Sin (x - 75⁰ ) = ½ √3

1K 177 42
                                    

28. INM : PION

Rei berjalan menghampiri Arjuna, tangannya terulur mengusap kepala Arjuna, sedangkan Arjuna hanya memberengut sebal melihat kelakuan Rei. Tangannya sedikit tergerak untuk menampik tangan Rei. Rei terkekeh kecil, netranya melihat ke arah Kainan yang memegangi kakinya. Kemudian dia melihat ke arah Kara yang menatap mereka tanpa ekspresi.

"Kara, lo bisa berhenti sekarang." Tepat setelah mengucapkan kalimat itu, Kara langsung menjatuhkan tongkat yang di pegangnya. Kepalanya sedikit menggeleng kecil, dengan pandangan yang sedikit buram, Kara melihat empat orang dihadapannya. Tak lama pandangannya menjadi gelap.

Gaffi yang sigap langsung menangkap tubuh Kara agar tak jatuh ke lantai. Sedangkan Arjuna langsung membantu Kainan untuk berdiri dan memapah tubuhnya untuk berjalan.

"Kita ke asrama," ujar Rei sembari berjalan duluan.

Di lain tempat, Mario membasuh wajahnya di wastafel toilet, tubuhnya bergetar, apa yang terjadi padanya? Kenapa dia menusuk Nadil? Matanya melihat telapak tangannya sendiri, netranya bergulir  resah.

"G-gue kenapa?" gumamnya sedikit bergetar, dia melihat pantulannya di cermin. Rambutnya lepek karena keringat, wajahnya merah dengan buliran air yang masih membasahi wajah tampannya.

Mario berbalik saat ada seseorang yang menghampirinya. Raut wajahnya tampak bingung saat melihat orang itu. Rambutnya blonde, mata tajam yang meneduhkan dan wajah tampan yang sangat Mario kenal.

"Rei?"

Orang itu tertawa saat Mario memanggil nama Rei, tawanya begitu menggelegar, sudut matanya mengeluarkan air, tangannya memegang perutnya sendiri, lalu dia berhenti tertawa dan menggeleng. "Salah, bukan Rei, tapi Re," jawab orang itu memberitahu.

"R-re?" Mario semakin bingung kala orang yang bernama Re itu berjalan mendekatinya, di tangannya menenteng sebuah deregen yang cukup besar dan berat.

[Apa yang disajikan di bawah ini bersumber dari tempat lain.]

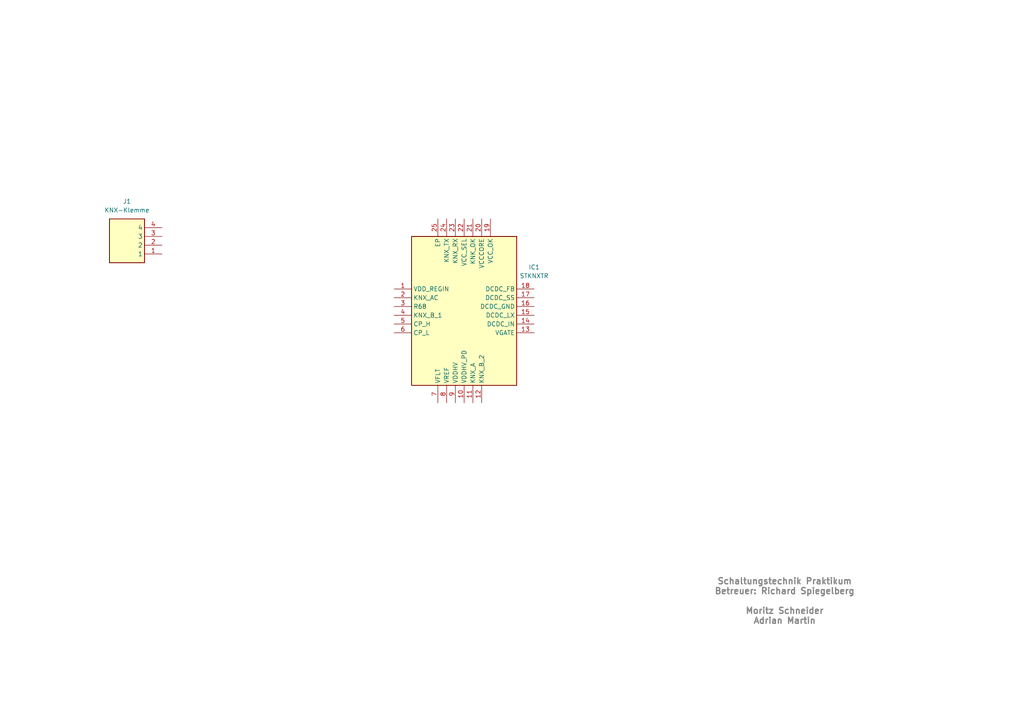
<source format=kicad_sch>
(kicad_sch
	(version 20231120)
	(generator "eeschema")
	(generator_version "8.0")
	(uuid "ce2f45a0-f645-4b9b-b4bd-a48359bbd591")
	(paper "A4")
	(lib_symbols
		(symbol "3-282836-2:3-282836-2"
			(exclude_from_sim no)
			(in_bom yes)
			(on_board yes)
			(property "Reference" "J"
				(at 16.51 7.62 0)
				(effects
					(font
						(size 1.27 1.27)
					)
					(justify left top)
				)
			)
			(property "Value" "3-282836-2"
				(at 16.51 5.08 0)
				(effects
					(font
						(size 1.27 1.27)
					)
					(justify left top)
				)
			)
			(property "Footprint" "3-282836-2"
				(at 16.51 -94.92 0)
				(effects
					(font
						(size 1.27 1.27)
					)
					(justify left top)
					(hide yes)
				)
			)
			(property "Datasheet" "https://www.te.com/commerce/DocumentDelivery/DDEController?Action=srchrtrv&DocNm=1-1773458-1_EURO_STYLE_QRG&DocType=Data+Sheet&DocLang=English&PartCntxt=3-282836-2&DocFormat=pdf"
				(at 16.51 -194.92 0)
				(effects
					(font
						(size 1.27 1.27)
					)
					(justify left top)
					(hide yes)
				)
			)
			(property "Description" "Fixed Terminal Blocks TERMI-BLOK PCB MOUNT 90 4P Ke"
				(at 0 0 0)
				(effects
					(font
						(size 1.27 1.27)
					)
					(hide yes)
				)
			)
			(property "Height" ""
				(at 16.51 -394.92 0)
				(effects
					(font
						(size 1.27 1.27)
					)
					(justify left top)
					(hide yes)
				)
			)
			(property "Manufacturer_Name" "TE Connectivity"
				(at 16.51 -494.92 0)
				(effects
					(font
						(size 1.27 1.27)
					)
					(justify left top)
					(hide yes)
				)
			)
			(property "Manufacturer_Part_Number" "3-282836-2"
				(at 16.51 -594.92 0)
				(effects
					(font
						(size 1.27 1.27)
					)
					(justify left top)
					(hide yes)
				)
			)
			(property "Mouser Part Number" "571-3-282836-2"
				(at 16.51 -694.92 0)
				(effects
					(font
						(size 1.27 1.27)
					)
					(justify left top)
					(hide yes)
				)
			)
			(property "Mouser Price/Stock" "https://www.mouser.co.uk/ProductDetail/TE-Connectivity/3-282836-2?qs=kTKVN3NWb5HKrHoMyUSSow%3D%3D"
				(at 16.51 -794.92 0)
				(effects
					(font
						(size 1.27 1.27)
					)
					(justify left top)
					(hide yes)
				)
			)
			(property "Arrow Part Number" "3-282836-2"
				(at 16.51 -894.92 0)
				(effects
					(font
						(size 1.27 1.27)
					)
					(justify left top)
					(hide yes)
				)
			)
			(property "Arrow Price/Stock" "https://www.arrow.com/en/products/3-282836-2/te-connectivity"
				(at 16.51 -994.92 0)
				(effects
					(font
						(size 1.27 1.27)
					)
					(justify left top)
					(hide yes)
				)
			)
			(symbol "3-282836-2_1_1"
				(rectangle
					(start 5.08 2.54)
					(end 15.24 -10.16)
					(stroke
						(width 0.254)
						(type default)
					)
					(fill
						(type background)
					)
				)
				(pin passive line
					(at 0 0 0)
					(length 5.08)
					(name "1"
						(effects
							(font
								(size 1.27 1.27)
							)
						)
					)
					(number "1"
						(effects
							(font
								(size 1.27 1.27)
							)
						)
					)
				)
				(pin passive line
					(at 0 -2.54 0)
					(length 5.08)
					(name "2"
						(effects
							(font
								(size 1.27 1.27)
							)
						)
					)
					(number "2"
						(effects
							(font
								(size 1.27 1.27)
							)
						)
					)
				)
				(pin passive line
					(at 0 -5.08 0)
					(length 5.08)
					(name "3"
						(effects
							(font
								(size 1.27 1.27)
							)
						)
					)
					(number "3"
						(effects
							(font
								(size 1.27 1.27)
							)
						)
					)
				)
				(pin passive line
					(at 0 -7.62 0)
					(length 5.08)
					(name "4"
						(effects
							(font
								(size 1.27 1.27)
							)
						)
					)
					(number "4"
						(effects
							(font
								(size 1.27 1.27)
							)
						)
					)
				)
			)
		)
		(symbol "STKNXTR:STKNXTR"
			(exclude_from_sim no)
			(in_bom yes)
			(on_board yes)
			(property "Reference" "IC"
				(at 36.83 20.32 0)
				(effects
					(font
						(size 1.27 1.27)
					)
					(justify left top)
				)
			)
			(property "Value" "STKNXTR"
				(at 36.83 17.78 0)
				(effects
					(font
						(size 1.27 1.27)
					)
					(justify left top)
				)
			)
			(property "Footprint" "QFN50P400X400X100-25N-D"
				(at 36.83 -82.22 0)
				(effects
					(font
						(size 1.27 1.27)
					)
					(justify left top)
					(hide yes)
				)
			)
			(property "Datasheet" "http://www.st.com/content/ccc/resource/technical/document/datasheet/group3/f0/37/6c/65/42/cd/4e/da/DM00454674/files/DM00454674.pdf/jcr:content/translations/en.DM00454674.pdf"
				(at 36.83 -182.22 0)
				(effects
					(font
						(size 1.27 1.27)
					)
					(justify left top)
					(hide yes)
				)
			)
			(property "Description" "STMICROELECTRONICS - STKNXTR - ETHERNET TRANSCEIVER, 9.6KBAUD, VFQFPN24"
				(at 0 0 0)
				(effects
					(font
						(size 1.27 1.27)
					)
					(hide yes)
				)
			)
			(property "Height" "1"
				(at 36.83 -382.22 0)
				(effects
					(font
						(size 1.27 1.27)
					)
					(justify left top)
					(hide yes)
				)
			)
			(property "Manufacturer_Name" "STMicroelectronics"
				(at 36.83 -482.22 0)
				(effects
					(font
						(size 1.27 1.27)
					)
					(justify left top)
					(hide yes)
				)
			)
			(property "Manufacturer_Part_Number" "STKNXTR"
				(at 36.83 -582.22 0)
				(effects
					(font
						(size 1.27 1.27)
					)
					(justify left top)
					(hide yes)
				)
			)
			(property "Mouser Part Number" "511-STKNXTR"
				(at 36.83 -682.22 0)
				(effects
					(font
						(size 1.27 1.27)
					)
					(justify left top)
					(hide yes)
				)
			)
			(property "Mouser Price/Stock" "https://www.mouser.co.uk/ProductDetail/STMicroelectronics/STKNXTR?qs=lYGu3FyN48cC0CqtOx84%252BQ%3D%3D"
				(at 36.83 -782.22 0)
				(effects
					(font
						(size 1.27 1.27)
					)
					(justify left top)
					(hide yes)
				)
			)
			(property "Arrow Part Number" "STKNXTR"
				(at 36.83 -882.22 0)
				(effects
					(font
						(size 1.27 1.27)
					)
					(justify left top)
					(hide yes)
				)
			)
			(property "Arrow Price/Stock" "https://www.arrow.com/en/products/stknxtr/stmicroelectronics?region=nac"
				(at 36.83 -982.22 0)
				(effects
					(font
						(size 1.27 1.27)
					)
					(justify left top)
					(hide yes)
				)
			)
			(symbol "STKNXTR_1_1"
				(rectangle
					(start 5.08 15.24)
					(end 35.56 -27.94)
					(stroke
						(width 0.254)
						(type default)
					)
					(fill
						(type background)
					)
				)
				(pin passive line
					(at 0 0 0)
					(length 5.08)
					(name "VDD_REGIN"
						(effects
							(font
								(size 1.27 1.27)
							)
						)
					)
					(number "1"
						(effects
							(font
								(size 1.27 1.27)
							)
						)
					)
				)
				(pin passive line
					(at 20.32 -33.02 90)
					(length 5.08)
					(name "VDDHV_PD"
						(effects
							(font
								(size 1.27 1.27)
							)
						)
					)
					(number "10"
						(effects
							(font
								(size 1.27 1.27)
							)
						)
					)
				)
				(pin passive line
					(at 22.86 -33.02 90)
					(length 5.08)
					(name "KNX_A"
						(effects
							(font
								(size 1.27 1.27)
							)
						)
					)
					(number "11"
						(effects
							(font
								(size 1.27 1.27)
							)
						)
					)
				)
				(pin passive line
					(at 25.4 -33.02 90)
					(length 5.08)
					(name "KNX_B_2"
						(effects
							(font
								(size 1.27 1.27)
							)
						)
					)
					(number "12"
						(effects
							(font
								(size 1.27 1.27)
							)
						)
					)
				)
				(pin passive line
					(at 40.64 -12.7 180)
					(length 5.08)
					(name "VGATE"
						(effects
							(font
								(size 1.27 1.27)
							)
						)
					)
					(number "13"
						(effects
							(font
								(size 1.27 1.27)
							)
						)
					)
				)
				(pin passive line
					(at 40.64 -10.16 180)
					(length 5.08)
					(name "DCDC_IN"
						(effects
							(font
								(size 1.27 1.27)
							)
						)
					)
					(number "14"
						(effects
							(font
								(size 1.27 1.27)
							)
						)
					)
				)
				(pin passive line
					(at 40.64 -7.62 180)
					(length 5.08)
					(name "DCDC_LX"
						(effects
							(font
								(size 1.27 1.27)
							)
						)
					)
					(number "15"
						(effects
							(font
								(size 1.27 1.27)
							)
						)
					)
				)
				(pin passive line
					(at 40.64 -5.08 180)
					(length 5.08)
					(name "DCDC_GND"
						(effects
							(font
								(size 1.27 1.27)
							)
						)
					)
					(number "16"
						(effects
							(font
								(size 1.27 1.27)
							)
						)
					)
				)
				(pin passive line
					(at 40.64 -2.54 180)
					(length 5.08)
					(name "DCDC_SS"
						(effects
							(font
								(size 1.27 1.27)
							)
						)
					)
					(number "17"
						(effects
							(font
								(size 1.27 1.27)
							)
						)
					)
				)
				(pin passive line
					(at 40.64 0 180)
					(length 5.08)
					(name "DCDC_FB"
						(effects
							(font
								(size 1.27 1.27)
							)
						)
					)
					(number "18"
						(effects
							(font
								(size 1.27 1.27)
							)
						)
					)
				)
				(pin passive line
					(at 27.94 20.32 270)
					(length 5.08)
					(name "VCC_OK"
						(effects
							(font
								(size 1.27 1.27)
							)
						)
					)
					(number "19"
						(effects
							(font
								(size 1.27 1.27)
							)
						)
					)
				)
				(pin passive line
					(at 0 -2.54 0)
					(length 5.08)
					(name "KNX_AC"
						(effects
							(font
								(size 1.27 1.27)
							)
						)
					)
					(number "2"
						(effects
							(font
								(size 1.27 1.27)
							)
						)
					)
				)
				(pin passive line
					(at 25.4 20.32 270)
					(length 5.08)
					(name "VCCCORE"
						(effects
							(font
								(size 1.27 1.27)
							)
						)
					)
					(number "20"
						(effects
							(font
								(size 1.27 1.27)
							)
						)
					)
				)
				(pin passive line
					(at 22.86 20.32 270)
					(length 5.08)
					(name "KNK_OK"
						(effects
							(font
								(size 1.27 1.27)
							)
						)
					)
					(number "21"
						(effects
							(font
								(size 1.27 1.27)
							)
						)
					)
				)
				(pin passive line
					(at 20.32 20.32 270)
					(length 5.08)
					(name "VCC_SEL"
						(effects
							(font
								(size 1.27 1.27)
							)
						)
					)
					(number "22"
						(effects
							(font
								(size 1.27 1.27)
							)
						)
					)
				)
				(pin passive line
					(at 17.78 20.32 270)
					(length 5.08)
					(name "KNX_RX"
						(effects
							(font
								(size 1.27 1.27)
							)
						)
					)
					(number "23"
						(effects
							(font
								(size 1.27 1.27)
							)
						)
					)
				)
				(pin passive line
					(at 15.24 20.32 270)
					(length 5.08)
					(name "KNX_TX"
						(effects
							(font
								(size 1.27 1.27)
							)
						)
					)
					(number "24"
						(effects
							(font
								(size 1.27 1.27)
							)
						)
					)
				)
				(pin passive line
					(at 12.7 20.32 270)
					(length 5.08)
					(name "EP"
						(effects
							(font
								(size 1.27 1.27)
							)
						)
					)
					(number "25"
						(effects
							(font
								(size 1.27 1.27)
							)
						)
					)
				)
				(pin passive line
					(at 0 -5.08 0)
					(length 5.08)
					(name "R68"
						(effects
							(font
								(size 1.27 1.27)
							)
						)
					)
					(number "3"
						(effects
							(font
								(size 1.27 1.27)
							)
						)
					)
				)
				(pin passive line
					(at 0 -7.62 0)
					(length 5.08)
					(name "KNX_B_1"
						(effects
							(font
								(size 1.27 1.27)
							)
						)
					)
					(number "4"
						(effects
							(font
								(size 1.27 1.27)
							)
						)
					)
				)
				(pin passive line
					(at 0 -10.16 0)
					(length 5.08)
					(name "CP_H"
						(effects
							(font
								(size 1.27 1.27)
							)
						)
					)
					(number "5"
						(effects
							(font
								(size 1.27 1.27)
							)
						)
					)
				)
				(pin passive line
					(at 0 -12.7 0)
					(length 5.08)
					(name "CP_L"
						(effects
							(font
								(size 1.27 1.27)
							)
						)
					)
					(number "6"
						(effects
							(font
								(size 1.27 1.27)
							)
						)
					)
				)
				(pin passive line
					(at 12.7 -33.02 90)
					(length 5.08)
					(name "VFLT"
						(effects
							(font
								(size 1.27 1.27)
							)
						)
					)
					(number "7"
						(effects
							(font
								(size 1.27 1.27)
							)
						)
					)
				)
				(pin passive line
					(at 15.24 -33.02 90)
					(length 5.08)
					(name "VREF"
						(effects
							(font
								(size 1.27 1.27)
							)
						)
					)
					(number "8"
						(effects
							(font
								(size 1.27 1.27)
							)
						)
					)
				)
				(pin passive line
					(at 17.78 -33.02 90)
					(length 5.08)
					(name "VDDHV"
						(effects
							(font
								(size 1.27 1.27)
							)
						)
					)
					(number "9"
						(effects
							(font
								(size 1.27 1.27)
							)
						)
					)
				)
			)
		)
	)
	(text "Schaltungstechnik Praktikum\nBetreuer: Richard Spiegelberg\n\nMoritz Schneider\nAdrian Martin"
		(exclude_from_sim no)
		(at 227.584 174.498 0)
		(effects
			(font
				(size 1.778 1.778)
				(thickness 0.3556)
				(bold yes)
				(color 132 132 132 1)
			)
		)
		(uuid "48abd986-3810-4bdc-8a4a-36d93927314a")
	)
	(symbol
		(lib_id "3-282836-2:3-282836-2")
		(at 46.99 73.66 180)
		(unit 1)
		(exclude_from_sim no)
		(in_bom yes)
		(on_board yes)
		(dnp no)
		(fields_autoplaced yes)
		(uuid "39b954e2-c179-4c8e-9d79-b073ce2a53f8")
		(property "Reference" "J1"
			(at 36.83 58.42 0)
			(effects
				(font
					(size 1.27 1.27)
				)
			)
		)
		(property "Value" "KNX-Klemme"
			(at 36.83 60.96 0)
			(effects
				(font
					(size 1.27 1.27)
				)
			)
		)
		(property "Footprint" "3-282836-2"
			(at 30.48 -21.26 0)
			(effects
				(font
					(size 1.27 1.27)
				)
				(justify left top)
				(hide yes)
			)
		)
		(property "Datasheet" "https://www.te.com/commerce/DocumentDelivery/DDEController?Action=srchrtrv&DocNm=1-1773458-1_EURO_STYLE_QRG&DocType=Data+Sheet&DocLang=English&PartCntxt=3-282836-2&DocFormat=pdf"
			(at 30.48 -121.26 0)
			(effects
				(font
					(size 1.27 1.27)
				)
				(justify left top)
				(hide yes)
			)
		)
		(property "Description" "Fixed Terminal Blocks TERMI-BLOK PCB MOUNT 90 4P Ke"
			(at 46.99 73.66 0)
			(effects
				(font
					(size 1.27 1.27)
				)
				(hide yes)
			)
		)
		(property "Height" ""
			(at 30.48 -321.26 0)
			(effects
				(font
					(size 1.27 1.27)
				)
				(justify left top)
				(hide yes)
			)
		)
		(property "Manufacturer_Name" "TE Connectivity"
			(at 30.48 -421.26 0)
			(effects
				(font
					(size 1.27 1.27)
				)
				(justify left top)
				(hide yes)
			)
		)
		(property "Manufacturer_Part_Number" "3-282836-2"
			(at 30.48 -521.26 0)
			(effects
				(font
					(size 1.27 1.27)
				)
				(justify left top)
				(hide yes)
			)
		)
		(property "Mouser Part Number" "571-3-282836-2"
			(at 30.48 -621.26 0)
			(effects
				(font
					(size 1.27 1.27)
				)
				(justify left top)
				(hide yes)
			)
		)
		(property "Mouser Price/Stock" "https://www.mouser.co.uk/ProductDetail/TE-Connectivity/3-282836-2?qs=kTKVN3NWb5HKrHoMyUSSow%3D%3D"
			(at 30.48 -721.26 0)
			(effects
				(font
					(size 1.27 1.27)
				)
				(justify left top)
				(hide yes)
			)
		)
		(property "Arrow Part Number" "3-282836-2"
			(at 30.48 -821.26 0)
			(effects
				(font
					(size 1.27 1.27)
				)
				(justify left top)
				(hide yes)
			)
		)
		(property "Arrow Price/Stock" "https://www.arrow.com/en/products/3-282836-2/te-connectivity"
			(at 30.48 -921.26 0)
			(effects
				(font
					(size 1.27 1.27)
				)
				(justify left top)
				(hide yes)
			)
		)
		(pin "1"
			(uuid "325d4aed-f604-4e76-865d-0ba0fde778dc")
		)
		(pin "4"
			(uuid "30607532-abf6-4ece-99e5-cea7971dccda")
		)
		(pin "3"
			(uuid "c7474939-4408-42cb-ba60-43382dc1fc5c")
		)
		(pin "2"
			(uuid "d85889ac-b23d-4335-977d-9a9500120388")
		)
		(instances
			(project "WaterlevelSensoring"
				(path "/58fa4baf-198f-4497-85e2-76fdef312f16/d943c0be-4ed5-428f-9632-9d4ba5e4cf22"
					(reference "J1")
					(unit 1)
				)
			)
		)
	)
	(symbol
		(lib_id "STKNXTR:STKNXTR")
		(at 114.3 83.82 0)
		(unit 1)
		(exclude_from_sim no)
		(in_bom yes)
		(on_board yes)
		(dnp no)
		(fields_autoplaced yes)
		(uuid "a1bba383-c592-47de-9abe-3c6aaa0e33b2")
		(property "Reference" "IC1"
			(at 154.94 77.5014 0)
			(effects
				(font
					(size 1.27 1.27)
				)
			)
		)
		(property "Value" "STKNXTR"
			(at 154.94 80.0414 0)
			(effects
				(font
					(size 1.27 1.27)
				)
			)
		)
		(property "Footprint" "footprints:QFN50P400X400X100-25N-D"
			(at 151.13 166.04 0)
			(effects
				(font
					(size 1.27 1.27)
				)
				(justify left top)
				(hide yes)
			)
		)
		(property "Datasheet" "http://www.st.com/content/ccc/resource/technical/document/datasheet/group3/f0/37/6c/65/42/cd/4e/da/DM00454674/files/DM00454674.pdf/jcr:content/translations/en.DM00454674.pdf"
			(at 151.13 266.04 0)
			(effects
				(font
					(size 1.27 1.27)
				)
				(justify left top)
				(hide yes)
			)
		)
		(property "Description" "STMICROELECTRONICS - STKNXTR - ETHERNET TRANSCEIVER, 9.6KBAUD, VFQFPN24"
			(at 114.3 83.82 0)
			(effects
				(font
					(size 1.27 1.27)
				)
				(hide yes)
			)
		)
		(property "Height" "1"
			(at 151.13 466.04 0)
			(effects
				(font
					(size 1.27 1.27)
				)
				(justify left top)
				(hide yes)
			)
		)
		(property "Manufacturer_Name" "STMicroelectronics"
			(at 151.13 566.04 0)
			(effects
				(font
					(size 1.27 1.27)
				)
				(justify left top)
				(hide yes)
			)
		)
		(property "Manufacturer_Part_Number" "STKNXTR"
			(at 151.13 666.04 0)
			(effects
				(font
					(size 1.27 1.27)
				)
				(justify left top)
				(hide yes)
			)
		)
		(property "Mouser Part Number" "511-STKNXTR"
			(at 151.13 766.04 0)
			(effects
				(font
					(size 1.27 1.27)
				)
				(justify left top)
				(hide yes)
			)
		)
		(property "Mouser Price/Stock" "https://www.mouser.co.uk/ProductDetail/STMicroelectronics/STKNXTR?qs=lYGu3FyN48cC0CqtOx84%252BQ%3D%3D"
			(at 151.13 866.04 0)
			(effects
				(font
					(size 1.27 1.27)
				)
				(justify left top)
				(hide yes)
			)
		)
		(property "Arrow Part Number" "STKNXTR"
			(at 151.13 966.04 0)
			(effects
				(font
					(size 1.27 1.27)
				)
				(justify left top)
				(hide yes)
			)
		)
		(property "Arrow Price/Stock" "https://www.arrow.com/en/products/stknxtr/stmicroelectronics?region=nac"
			(at 151.13 1066.04 0)
			(effects
				(font
					(size 1.27 1.27)
				)
				(justify left top)
				(hide yes)
			)
		)
		(pin "13"
			(uuid "422e212f-1b0c-42f4-8fc3-28935a979c83")
		)
		(pin "16"
			(uuid "a48e335a-fae8-468b-a8e6-ab973d8d7cc6")
		)
		(pin "18"
			(uuid "9fb25236-37cd-4076-a1ac-a8f0d97dc4d1")
		)
		(pin "2"
			(uuid "de2a7a63-4cab-4068-9cba-4fa9f2027312")
		)
		(pin "7"
			(uuid "7211f0d7-e387-4a29-a90c-cf237c332e26")
		)
		(pin "20"
			(uuid "66193ef1-85e9-4bc7-98cf-9252465750e5")
		)
		(pin "15"
			(uuid "d4ee4317-8ae8-4716-bbc5-3d8610740db7")
		)
		(pin "24"
			(uuid "aa007243-7292-4d97-946e-e2b86cc28b41")
		)
		(pin "4"
			(uuid "c9bed70a-2134-420d-a709-69d4ea8a3f57")
		)
		(pin "8"
			(uuid "26a5735f-c2ac-405e-8d80-8f52751b7819")
		)
		(pin "22"
			(uuid "d7eb2c4a-1877-4f51-8743-92b0c1e29c43")
		)
		(pin "1"
			(uuid "38c53b41-5956-4ec7-9544-da392ad7e70f")
		)
		(pin "25"
			(uuid "eddb38a3-28b1-48f4-bde1-e2b88a5b69f2")
		)
		(pin "5"
			(uuid "ab34657c-0730-463d-94f1-c268353459d0")
		)
		(pin "17"
			(uuid "3a35f85c-9750-4394-8051-8c6c50bbccd3")
		)
		(pin "10"
			(uuid "aeda47de-fdee-41f9-9d69-00e56b756005")
		)
		(pin "12"
			(uuid "1b078126-d44e-4dfc-9362-230472f67ae0")
		)
		(pin "19"
			(uuid "4abb9194-900a-4057-8caf-2ae5f105a39f")
		)
		(pin "21"
			(uuid "fa26647b-5446-4e12-a0d9-c63ac2eb7591")
		)
		(pin "6"
			(uuid "73cc9bdc-823f-43d1-ade0-bc0fa04038c9")
		)
		(pin "11"
			(uuid "9e9c639f-5909-4429-896f-2a726d26ad39")
		)
		(pin "9"
			(uuid "9f79df48-3221-4157-878c-7607cf44518c")
		)
		(pin "3"
			(uuid "73296b8e-2393-4e87-a334-d5eb02abd982")
		)
		(pin "23"
			(uuid "a57914d0-301c-40ee-b872-2557faf0c02f")
		)
		(pin "14"
			(uuid "b272022f-a98c-461b-84aa-ac85c667463d")
		)
		(instances
			(project "WaterlevelSensoring"
				(path "/58fa4baf-198f-4497-85e2-76fdef312f16/d943c0be-4ed5-428f-9632-9d4ba5e4cf22"
					(reference "IC1")
					(unit 1)
				)
			)
		)
	)
)
</source>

"Iya, Re. Gue Alvino Refansyah, Kakak kembar dari Vano dan Rei, salam kenal," jawabnya sambil tersenyum dan mengangguk. Raut wajahnya tampak bangga sekali saat dia mengenalkan dirinya.

"Vano punya kembaran lagi?" Mario memegangi kepalanya yang terasa berdenyut sakit, dia sungguh pusing dengan lingkungan sekitar Vano atau pun Rei, seperti memasuki lingkaran setan.

"Dari lahir, sih," ujar Re menjawab. "Sekarang, lo ikut gue, kita lakuin hal yang paling bener sekarang." Mario hampir saja memberontak saat Re menarik tangannya.

Keduanya berjalan terus hingga menuju tangki air yang berada tepat di rooftop gedung aula. Re melepaskan genggamannya dari tangan Mario, remaja itu berjalan mendekati tangki air dan memutar kunci tangki hingga air yang berada di dalam langsung meluncur keluar dari lubang tangki. Mario sedikit melompat saat cipratan air hampir mengenai sepatunya.

Setelah memutar kuncinya kembali, Re menaiki tangki dan menuangkan cairan yang berada di dalam deregen yang dibawanya tadi. Hidung Mario mulai bekerja sekarang, bau menyengat yang keluar dari cairan itu mampu membuat mata Mario melotot sempurna.

"Apa yang lo lakuin?! Lo buang bensin di tangki air?" tanya Mario sedikit berteriak. Namun, Re tertawa dan membuang deregen yang sudah kosong. Kakinya mulai melangkah turun dan kembali berjalan ke arah Mario.

Jika Re maju selangkah, maka Mario akan mundur selangkah. "Gue cuma mau senang-senang, lo tau pepatah kaya gini, kan ; nyawa di balas dengan nyawa. Tau dong, ya, hahha. Menurut lo gue bakal ngapain?" Re bertanya sembari tersenyum lebar, tangannya memegang sebuah mancis di tangannya.

"Coba inget ini, Alvino Refansyah, lo pernah denger pastinya." Re kembali berujar, dirinya sedikit terkekeh geli sembari berjalan memutar-mutar di atas rooftop, tangannya terbentang lebar, persis layaknya orang yang tengah bahagia.